Any question I might have had about how much I turned her on had already faded away, but I knew for certain how much a moment later, when my index finger found its way inside her. That’s when I let myself kiss her, this time on her lips, then on her forehead, nose, hairline, jawline, the nape of her neck, the top of her breasts. My finger moved in and out of her a few times, building to the place we’d been once before, and when she groaned in ecstasy, I pulled back and opened the nightstand drawer.
“Very good,” I said as my hand searched for the condoms. “You’re doing well.”
“Are we quiet enough?”
The way she asked that question told me she didn’t really care how I answered. Whatever had happened and would happen between us consumed us both. It was all we wanted. All we needed. Damn the rest of the world to hell.
“I’m sure we are,” I said as I slipped and condom on. “But what I’m really wondering is,” I paused and repositioned myself so that I hovered above her, “can you be quiet when I’m inside of you? Can you take all of me and not make a sound?”
“I want to find out.”
I kissed her nose. “Well, you’re about to find out right now.”
She sighed, and I moved in between her legs. We kissed again, deeper this time, and after another few seconds I entered her. She moved against me to draw me in deeper, and for a split second my eyes lost focus. Warm. Smooth. Delicious. Wrong. Dangerous. Traditional words to describe this didn’t work.
I should never have wanted Avery. I knew that. She should never have wanted me. I knew that, too. But at that moment, we didn’t care. Nothing else mattered but us. This. The one thing we couldn’t and didn’t want to deny.
“I used to wish we’d be together, and I remember the first time I saw you,” she said after it was over and we had both climaxed. The blue bed sheets twisted around us, and I held her against me with my right arm. “Do you remember me?”
“You were four. And I had ketchup on my face from the French fries in the happy meals that Henry used to bring me on Fridays.”
She giggled again. “You were complaining about how you wanted to play Nintendo instead of going to Eden Park.”
“You had the lightest blonde hair I had ever seen.”
She pulled her head from my shoulder. “Do you love me, Spencer?”

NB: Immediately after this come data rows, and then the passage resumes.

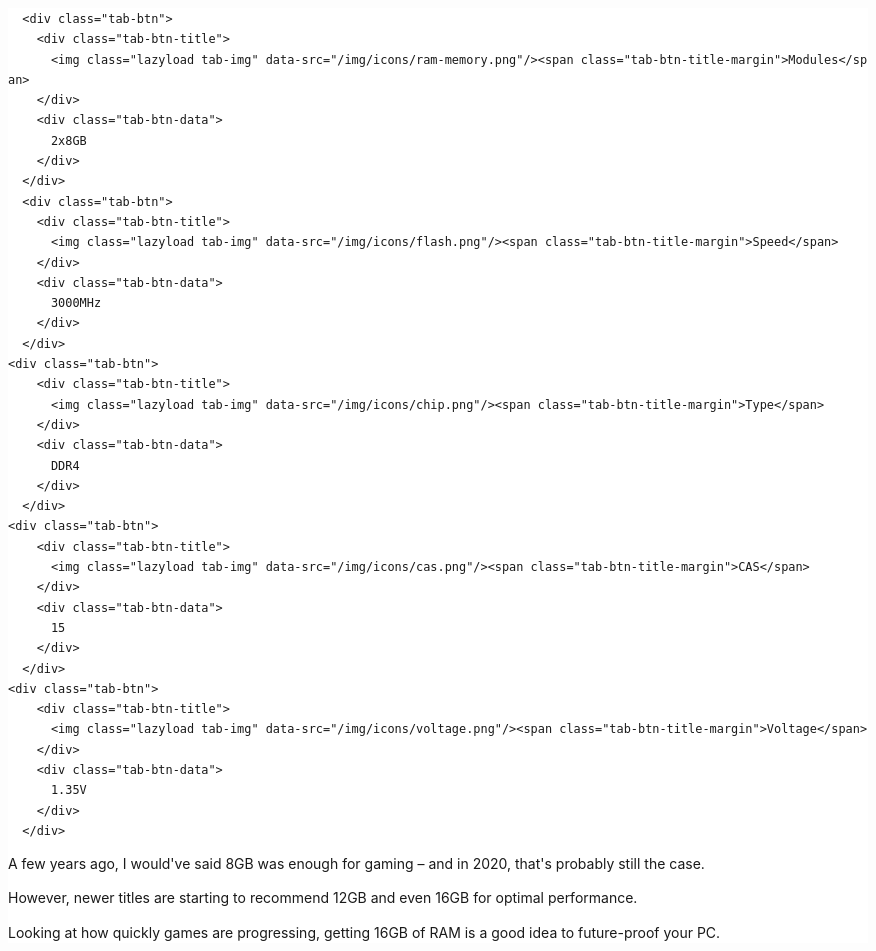       <div class="tab-btn">
        <div class="tab-btn-title">
          <img class="lazyload tab-img" data-src="/img/icons/ram-memory.png"/><span class="tab-btn-title-margin">Modules</span>
        </div>
        <div class="tab-btn-data">
          2x8GB
        </div>
      </div>
      <div class="tab-btn">
        <div class="tab-btn-title">
          <img class="lazyload tab-img" data-src="/img/icons/flash.png"/><span class="tab-btn-title-margin">Speed</span>
        </div>
        <div class="tab-btn-data">
          3000MHz
        </div>
      </div>
    <div class="tab-btn">
        <div class="tab-btn-title">
          <img class="lazyload tab-img" data-src="/img/icons/chip.png"/><span class="tab-btn-title-margin">Type</span>
        </div>
        <div class="tab-btn-data">
          DDR4
        </div>
      </div>
    <div class="tab-btn">
        <div class="tab-btn-title">
          <img class="lazyload tab-img" data-src="/img/icons/cas.png"/><span class="tab-btn-title-margin">CAS</span>
        </div>
        <div class="tab-btn-data">
          15
        </div>
      </div>
    <div class="tab-btn">
        <div class="tab-btn-title">
          <img class="lazyload tab-img" data-src="/img/icons/voltage.png"/><span class="tab-btn-title-margin">Voltage</span>
        </div>
        <div class="tab-btn-data">
          1.35V
        </div>
      </div>
  </div>    
</section>

A few years ago, I would've said 8GB was enough for gaming – and in 2020, that's probably still the case.

However, newer titles are starting to recommend 12GB and even 16GB for optimal performance.

Looking at how quickly games are progressing, getting 16GB of RAM is a good idea to future-proof your PC.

“Hmm.” I gulped. I should ha
ve seen this question coming and I had no idea how to answer it. “Love you?”
“Yeah.” She guided her index finger down the side of my face and stopped at the faint stubble my razor had missed. “Do you love me?”
“Avery, I . . .”
“What?”
In 24 years of life, I’d never told any girl that I loved her. I didn’t know what that word meant; not really. I’d always been a sex guy, not a love guy. Love had never tried to show up in my life.
Except with her.
“It’s okay.” Her finger traced a continuous circle in the stubble. “I know what you’re going to say. You don’t have to say it.”

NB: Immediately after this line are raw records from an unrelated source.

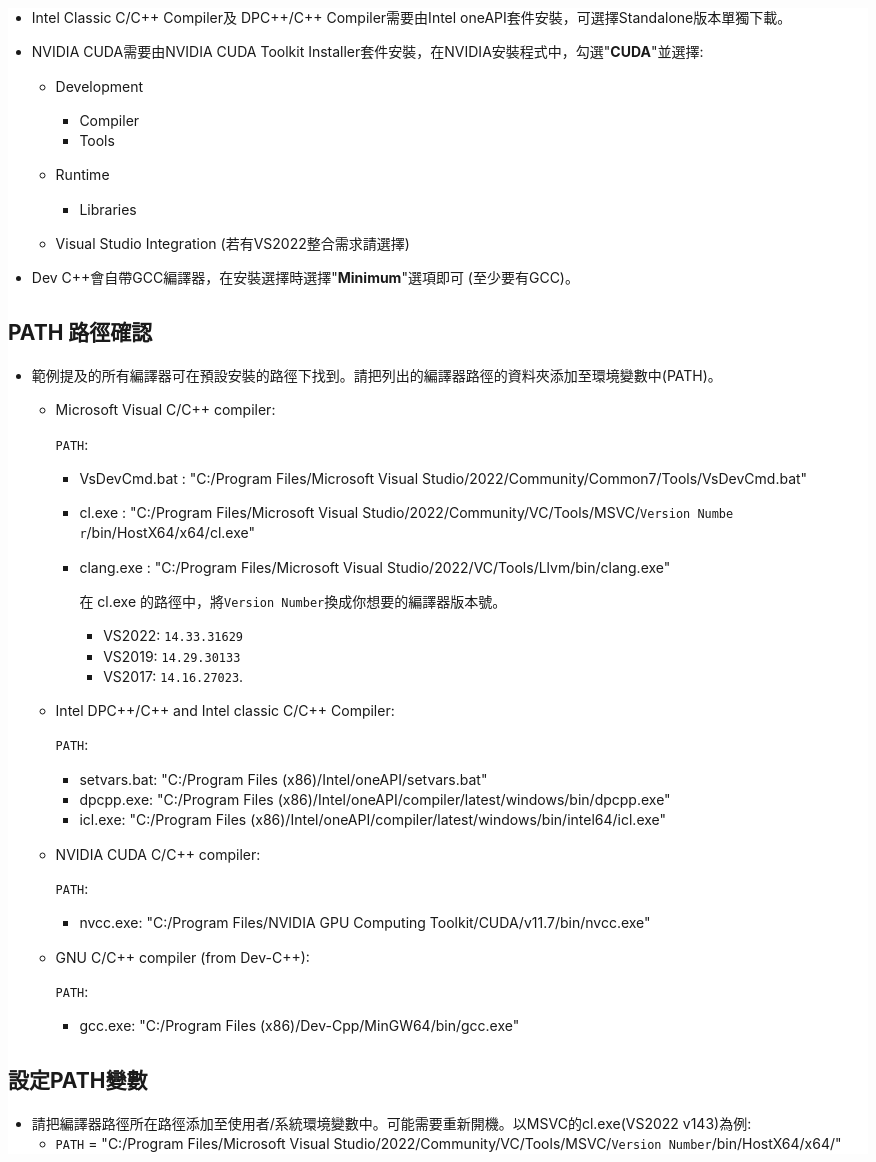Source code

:  - Intel Classic C/C++ Compiler及 DPC++/C++ Compiler需要由Intel oneAPI套件安裝，可選擇Standalone版本單獨下載。

 - NVIDIA CUDA需要由NVIDIA CUDA Toolkit Installer套件安裝，在NVIDIA安裝程式中，勾選"**CUDA**"並選擇:

   - Development
     - Compiler
     - Tools

   - Runtime
     - Libraries

   - Visual Studio Integration (若有VS2022整合需求請選擇)

 - Dev C++會自帶GCC編譯器，在安裝選擇時選擇"**Minimum**"選項即可 (至少要有GCC)。

## PATH 路徑確認

  - 範例提及的所有編譯器可在預設安裝的路徑下找到。請把列出的編譯器路徑的資料夾添加至環境變數中(PATH)。

    - Microsoft Visual C/C++ compiler:

      `PATH`:

      - VsDevCmd.bat : "C:/Program Files/Microsoft Visual Studio/2022/Community/Common7/Tools/VsDevCmd.bat"
      - cl.exe : "C:/Program Files/Microsoft Visual Studio/2022/Community/VC/Tools/MSVC/`Version Number`/bin/HostX64/x64/cl.exe"
      - clang.exe : "C:/Program Files/Microsoft Visual Studio/2022/VC/Tools/Llvm/bin/clang.exe"

        在 cl.exe 的路徑中，將`Version Number`換成你想要的編譯器版本號。

        - VS2022: `14.33.31629`
        - VS2019: `14.29.30133`
        - VS2017: `14.16.27023`.

    - Intel DPC++/C++ and Intel classic C/C++ Compiler:

      `PATH`:

      - setvars.bat: "C:/Program Files (x86)/Intel/oneAPI/setvars.bat"
      - dpcpp.exe: "C:/Program Files (x86)/Intel/oneAPI/compiler/latest/windows/bin/dpcpp.exe"
      - icl.exe: "C:/Program Files (x86)/Intel/oneAPI/compiler/latest/windows/bin/intel64/icl.exe"

    - NVIDIA CUDA C/C++ compiler:

      `PATH`:

      - nvcc.exe: "C:/Program Files/NVIDIA GPU Computing Toolkit/CUDA/v11.7/bin/nvcc.exe"

    - GNU C/C++ compiler (from Dev-C++):

      `PATH`:

      - gcc.exe: "C:/Program Files (x86)/Dev-Cpp/MinGW64/bin/gcc.exe"

## 設定PATH變數

  - 請把編譯器路徑所在路徑添加至使用者/系統環境變數中。可能需要重新開機。以MSVC的cl.exe(VS2022 v143)為例:
    - `PATH` = "C:/Program Files/Microsoft Visual Studio/2022/Community/VC/Tools/MSVC/`Version Number`/bin/HostX64/x64/"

“No, wait, that’s not what I meant.”
“Just stop.” She turned until she lay flat on her back, but at least my arm still stayed hooked around her. “I shouldn’t have said anything.”
“You didn’t let me finish.”
“Forget it.” She rubbed her hand over her eyes. “I just want to go sleep.”
“Here?”
“Yeah.” She yawned. “Here.”
“Okay,” I said. I’d already thought of this. Before she came to the room, I set the alarm clock on my phone for 4:45AM, well before anyone else at Chadwick Gardens would wake, and a solid two hours and fifteen minutes before Henry started his day at our house. “It’s late anyway.”
“Yeah, it is.”
That was the last thing Avery said before she fell asleep.
THE ALARM DID its job and broke through the night at 4:45AM, but I didn’t really need it. I didn’t sleep for five minutes that night. Instead, I lay there and listened to Avery breathe. It reminded me of the ocean: slow, steady, and unfiltered. When the alarm woke her, I cringed.
“What time is it?” she said into my shoulder. During the night, she’d rolled over once and murmured in her sleep, then threw her arm across my stomach and didn’t move again. Now, her voice still had the thick cover of deep sleep.
“Four forty-five,” I said. “Well, just after that. You slept pretty well.”
She pulled closer to me. “I know. Better than I’ve slept in a long time.”
“You have to go back to your room, AJ.” I knew this was the right thing to say, though I didn’t want to say it. She had to leave. Again. And she had to do it soon.